But the compiled file takes very long time to finish. And the result was not correct.

Can I use OpenACC to parallelize sequecial code which using many function calls?

Or Do I have to break and divide big_function() to small parts?


I’m using
Ubuntu 14.04 LTS
PGI 15.7
CUDA 6.5
NVIDIA GeForce 960GTX (Maxwell architecture)

Can I use OpenACC to parallelize sequecial code which using many function calls?

Yes, and you have the right idea on how to do this. The only thing I would add is “seq” after “#pragma acc routine” to indicate that these are sequential functions. I would also add “#pragma acc routine seq” just before the function definition.

Or Do I have to break and divide big_function() to small parts?

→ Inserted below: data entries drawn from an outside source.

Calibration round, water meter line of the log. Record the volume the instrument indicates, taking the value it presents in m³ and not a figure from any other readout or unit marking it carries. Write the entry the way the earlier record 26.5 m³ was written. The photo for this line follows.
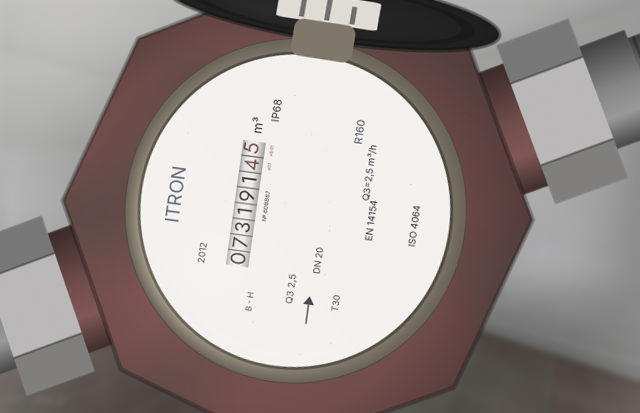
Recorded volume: 73191.45 m³
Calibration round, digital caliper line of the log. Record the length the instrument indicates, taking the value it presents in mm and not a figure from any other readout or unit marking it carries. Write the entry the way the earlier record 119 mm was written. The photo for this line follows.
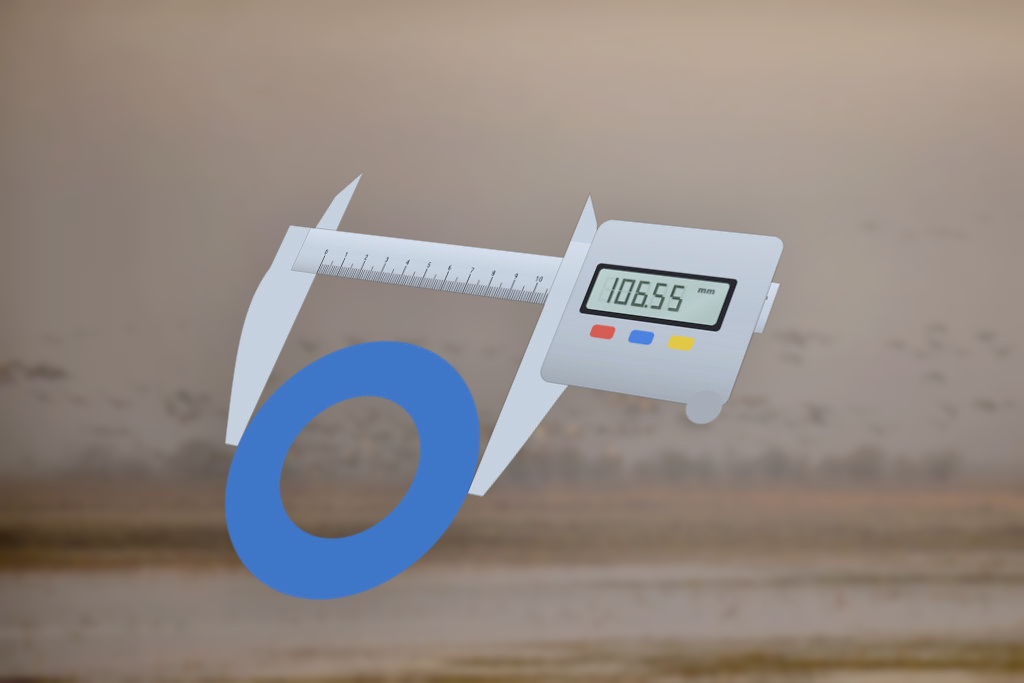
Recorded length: 106.55 mm
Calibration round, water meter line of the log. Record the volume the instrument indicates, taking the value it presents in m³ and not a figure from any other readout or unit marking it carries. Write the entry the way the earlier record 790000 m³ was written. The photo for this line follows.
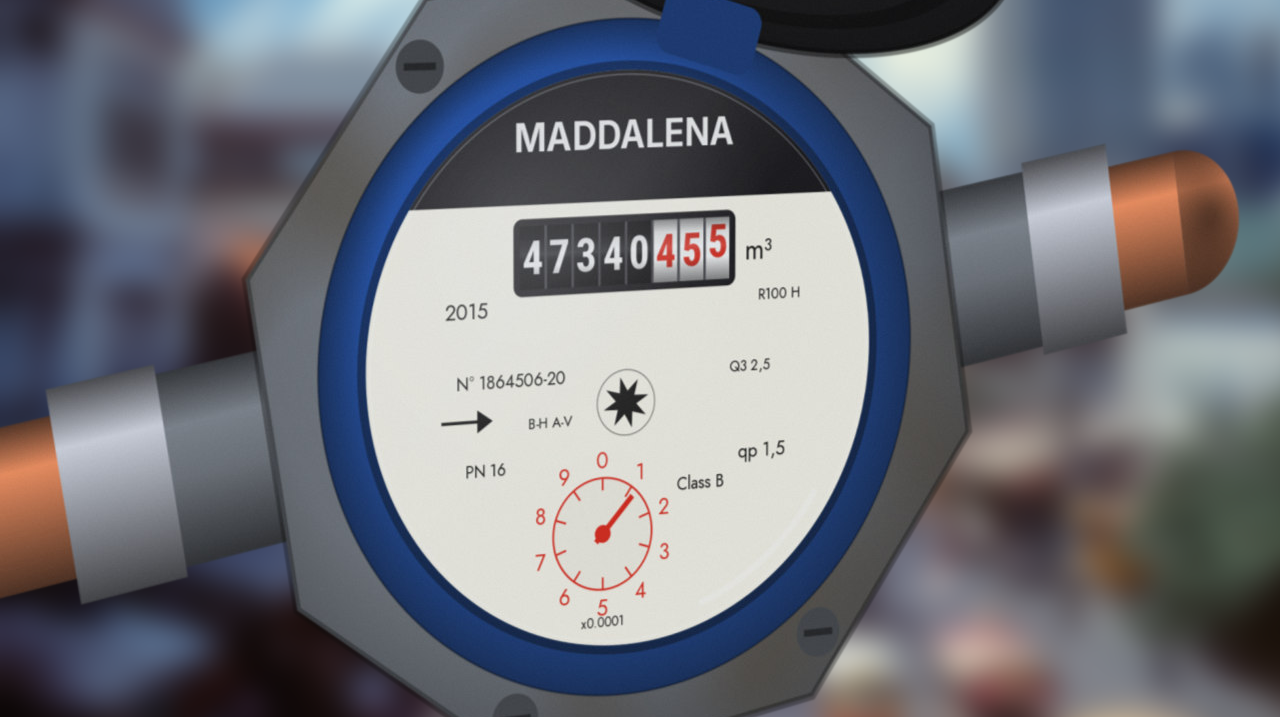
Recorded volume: 47340.4551 m³
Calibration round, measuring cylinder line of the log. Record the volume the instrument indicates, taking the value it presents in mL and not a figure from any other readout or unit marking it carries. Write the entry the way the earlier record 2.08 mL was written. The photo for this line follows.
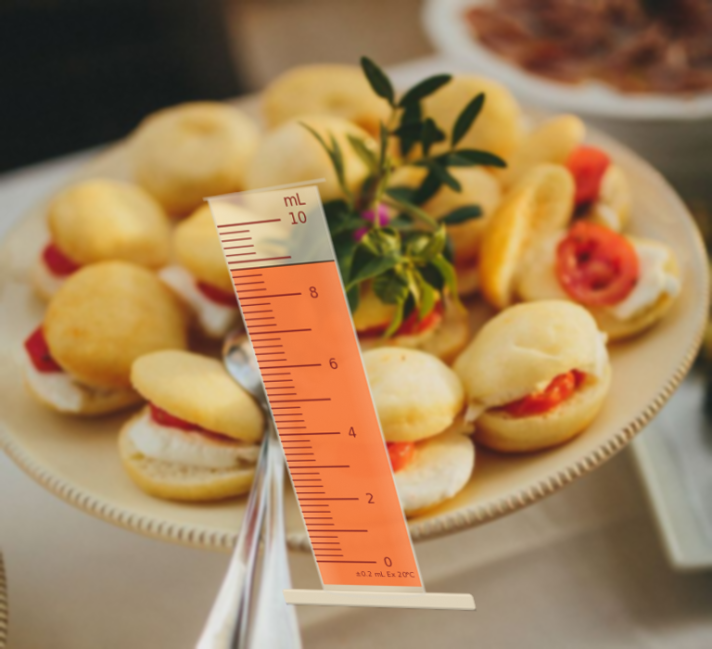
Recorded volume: 8.8 mL
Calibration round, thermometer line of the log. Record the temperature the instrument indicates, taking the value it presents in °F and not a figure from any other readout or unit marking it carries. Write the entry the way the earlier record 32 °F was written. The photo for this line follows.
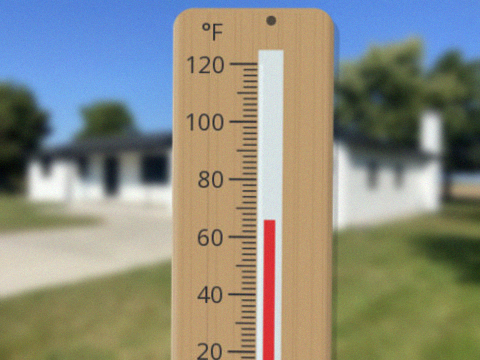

You do not have to. Though larger kernels do typically use more resources so may not be as performant as smaller kernels. However, this needs to weighted against the added cost of adding additional kernel launches. Since this is more of optimization step, I wouldn’t worry about this now.

But the compiled file takes very long time to finish.

Try adding the flag “-ta=tesla:cc50”. By default we generate binaries that will run on four different target compute capabilities. This helps in portability but can lead to longer compile times, especially for large pieces of code. “cc50” say to compile for only Maxwell architectures, thus should help reduce the compile time.

small_function_2_with_data_dependencies

This concerns me. What are the dependencies? If it’s only within the function, then it shouldn’t matter given it will be run sequentially. However, if the dependencies are across the outer parallel loops, this may be the source of your wrong answers.

And the result was not correct

Without a reproducing example, I can’t tell why you would be getting incorrect answer.

Hope this helps,
Mat